:: Directive ::
In the copy of the lines below, leave out pictures and print everything else exactly.

:: Data for the task ::
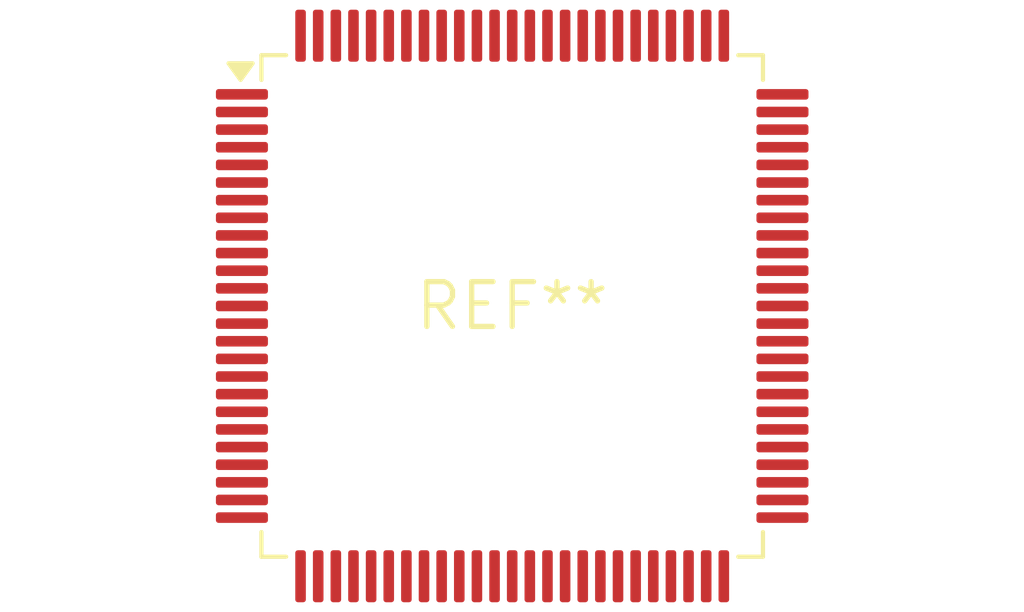
<source format=kicad_pcb>
(kicad_pcb (version 20240108) (generator pcbnew)

  (general
    (thickness 1.6)
  )

  (paper "A4")
  (layers
    (0 "F.Cu" signal)
    (31 "B.Cu" signal)
    (32 "B.Adhes" user "B.Adhesive")
    (33 "F.Adhes" user "F.Adhesive")
    (34 "B.Paste" user)
    (35 "F.Paste" user)
    (36 "B.SilkS" user "B.Silkscreen")
    (37 "F.SilkS" user "F.Silkscreen")
    (38 "B.Mask" user)
    (39 "F.Mask" user)
    (40 "Dwgs.User" user "User.Drawings")
    (41 "Cmts.User" user "User.Comments")
    (42 "Eco1.User" user "User.Eco1")
    (43 "Eco2.User" user "User.Eco2")
    (44 "Edge.Cuts" user)
    (45 "Margin" user)
    (46 "B.CrtYd" user "B.Courtyard")
    (47 "F.CrtYd" user "F.Courtyard")
    (48 "B.Fab" user)
    (49 "F.Fab" user)
    (50 "User.1" user)
    (51 "User.2" user)
    (52 "User.3" user)
    (53 "User.4" user)
    (54 "User.5" user)
    (55 "User.6" user)
    (56 "User.7" user)
    (57 "User.8" user)
    (58 "User.9" user)
  )

  (setup
    (pad_to_mask_clearance 0)
    (pcbplotparams
      (layerselection 0x00010fc_ffffffff)
      (plot_on_all_layers_selection 0x0000000_00000000)
      (disableapertmacros false)
      (usegerberextensions false)
      (usegerberattributes false)
      (usegerberadvancedattributes false)
      (creategerberjobfile false)
      (dashed_line_dash_ratio 12.000000)
      (dashed_line_gap_ratio 3.000000)
      (svgprecision 4)
      (plotframeref false)
      (viasonmask false)
      (mode 1)
      (useauxorigin false)
      (hpglpennumber 1)
      (hpglpenspeed 20)
      (hpglpendiameter 15.000000)
      (dxfpolygonmode false)
      (dxfimperialunits false)
      (dxfusepcbnewfont false)
      (psnegative false)
      (psa4output false)
      (plotreference false)
      (plotvalue false)
      (plotinvisibletext false)
      (sketchpadsonfab false)
      (subtractmaskfromsilk false)
      (outputformat 1)
      (mirror false)
      (drillshape 1)
      (scaleselection 1)
      (outputdirectory "")
    )
  )

  (net 0 "")

  (footprint "VQFP-100_14x14mm_P0.5mm" (layer "F.Cu") (at 0 0))

)

</source>
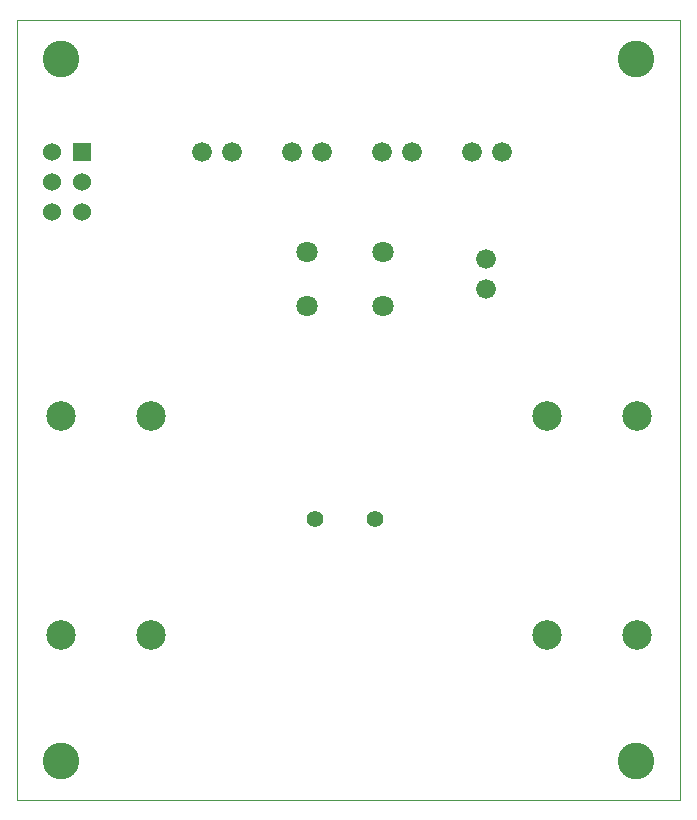
<source format=gbr>
%FSLAX46Y46*%
G04 Gerber Fmt 4.6, Leading zero omitted, Abs format (unit mm)*
G04 Created by KiCad (PCBNEW (2014-09-18 BZR 5141)-product) date Mon 13 Oct 2014 02:33:10 PM EEST*
%MOMM*%
G01*
G04 APERTURE LIST*
%ADD10C,0.150000*%
%ADD11C,0.100000*%
%ADD12C,2.500000*%
%ADD13C,1.800000*%
%ADD14C,3.100000*%
%ADD15R,1.524000X1.524000*%
%ADD16C,1.524000*%
%ADD17C,1.676400*%
%ADD18C,1.422400*%
G04 APERTURE END LIST*
D10*
D11*
X89090000Y-67000000D02*
X89090000Y-133000000D01*
X145225000Y-67000000D02*
X89090000Y-67000000D01*
X145225000Y-133000000D02*
X145225000Y-67000000D01*
X89090000Y-133000000D02*
X145225000Y-133000000D01*
D12*
X133922500Y-100500000D03*
X141542500Y-100500000D03*
X92772500Y-100500000D03*
X100392500Y-100500000D03*
D13*
X113590000Y-91150000D03*
X113590000Y-86650000D03*
X120090000Y-91150000D03*
X120090000Y-86650000D03*
D14*
X92800000Y-129750000D03*
X141500000Y-129750000D03*
X92800000Y-70250000D03*
X141500000Y-70250000D03*
D15*
X94615000Y-78105000D03*
D16*
X92075000Y-78105000D03*
X94615000Y-80645000D03*
X92075000Y-80645000D03*
X94615000Y-83185000D03*
X92075000Y-83185000D03*
D17*
X128750000Y-89770000D03*
X128750000Y-87230000D03*
X107315000Y-78105000D03*
X104775000Y-78105000D03*
X114935000Y-78105000D03*
X112395000Y-78105000D03*
X122555000Y-78105000D03*
X120015000Y-78105000D03*
X130175000Y-78105000D03*
X127635000Y-78105000D03*
D18*
X114300000Y-109220000D03*
X119380000Y-109220000D03*
D12*
X100392500Y-119000000D03*
X92772500Y-119000000D03*
X141542500Y-119000000D03*
X133922500Y-119000000D03*
M02*

</source>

:: Finished task ::
<source format=kicad_pcb>
(kicad_pcb (version 20240108) (generator pcbnew)

  (general
    (thickness 1.6)
  )

  (paper "A4")
  (layers
    (0 "F.Cu" signal)
    (31 "B.Cu" signal)
    (32 "B.Adhes" user "B.Adhesive")
    (33 "F.Adhes" user "F.Adhesive")
    (34 "B.Paste" user)
    (35 "F.Paste" user)
    (36 "B.SilkS" user "B.Silkscreen")
    (37 "F.SilkS" user "F.Silkscreen")
    (38 "B.Mask" user)
    (39 "F.Mask" user)
    (40 "Dwgs.User" user "User.Drawings")
    (41 "Cmts.User" user "User.Comments")
    (42 "Eco1.User" user "User.Eco1")
    (43 "Eco2.User" user "User.Eco2")
    (44 "Edge.Cuts" user)
    (45 "Margin" user)
    (46 "B.CrtYd" user "B.Courtyard")
    (47 "F.CrtYd" user "F.Courtyard")
    (48 "B.Fab" user)
    (49 "F.Fab" user)
    (50 "User.1" user)
    (51 "User.2" user)
    (52 "User.3" user)
    (53 "User.4" user)
    (54 "User.5" user)
    (55 "User.6" user)
    (56 "User.7" user)
    (57 "User.8" user)
    (58 "User.9" user)
  )

  (setup
    (pad_to_mask_clearance 0)
    (pcbplotparams
      (layerselection 0x00010fc_ffffffff)
      (plot_on_all_layers_selection 0x0000000_00000000)
      (disableapertmacros false)
      (usegerberextensions false)
      (usegerberattributes false)
      (usegerberadvancedattributes false)
      (creategerberjobfile false)
      (dashed_line_dash_ratio 12.000000)
      (dashed_line_gap_ratio 3.000000)
      (svgprecision 4)
      (plotframeref false)
      (viasonmask false)
      (mode 1)
      (useauxorigin false)
      (hpglpennumber 1)
      (hpglpenspeed 20)
      (hpglpendiameter 15.000000)
      (dxfpolygonmode false)
      (dxfimperialunits false)
      (dxfusepcbnewfont false)
      (psnegative false)
      (psa4output false)
      (plotreference false)
      (plotvalue false)
      (plotinvisibletext false)
      (sketchpadsonfab false)
      (subtractmaskfromsilk false)
      (outputformat 1)
      (mirror false)
      (drillshape 1)
      (scaleselection 1)
      (outputdirectory "")
    )
  )

  (net 0 "")

  (footprint "VQFP-100_14x14mm_P0.5mm" (layer "F.Cu") (at 0 0))

)

</source>
<source format=gbr>
%FSLAX46Y46*%
G04 Gerber Fmt 4.6, Leading zero omitted, Abs format (unit mm)*
G04 Created by KiCad (PCBNEW (2014-09-18 BZR 5141)-product) date Mon 13 Oct 2014 02:33:10 PM EEST*
%MOMM*%
G01*
G04 APERTURE LIST*
%ADD10C,0.150000*%
%ADD11C,0.100000*%
%ADD12C,2.500000*%
%ADD13C,1.800000*%
%ADD14C,3.100000*%
%ADD15R,1.524000X1.524000*%
%ADD16C,1.524000*%
%ADD17C,1.676400*%
%ADD18C,1.422400*%
G04 APERTURE END LIST*
D10*
D11*
X89090000Y-67000000D02*
X89090000Y-133000000D01*
X145225000Y-67000000D02*
X89090000Y-67000000D01*
X145225000Y-133000000D02*
X145225000Y-67000000D01*
X89090000Y-133000000D02*
X145225000Y-133000000D01*
D12*
X133922500Y-100500000D03*
X141542500Y-100500000D03*
X92772500Y-100500000D03*
X100392500Y-100500000D03*
D13*
X113590000Y-91150000D03*
X113590000Y-86650000D03*
X120090000Y-91150000D03*
X120090000Y-86650000D03*
D14*
X92800000Y-129750000D03*
X141500000Y-129750000D03*
X92800000Y-70250000D03*
X141500000Y-70250000D03*
D15*
X94615000Y-78105000D03*
D16*
X92075000Y-78105000D03*
X94615000Y-80645000D03*
X92075000Y-80645000D03*
X94615000Y-83185000D03*
X92075000Y-83185000D03*
D17*
X128750000Y-89770000D03*
X128750000Y-87230000D03*
X107315000Y-78105000D03*
X104775000Y-78105000D03*
X114935000Y-78105000D03*
X112395000Y-78105000D03*
X122555000Y-78105000D03*
X120015000Y-78105000D03*
X130175000Y-78105000D03*
X127635000Y-78105000D03*
D18*
X114300000Y-109220000D03*
X119380000Y-109220000D03*
D12*
X100392500Y-119000000D03*
X92772500Y-119000000D03*
X141542500Y-119000000D03*
X133922500Y-119000000D03*
M02*

</source>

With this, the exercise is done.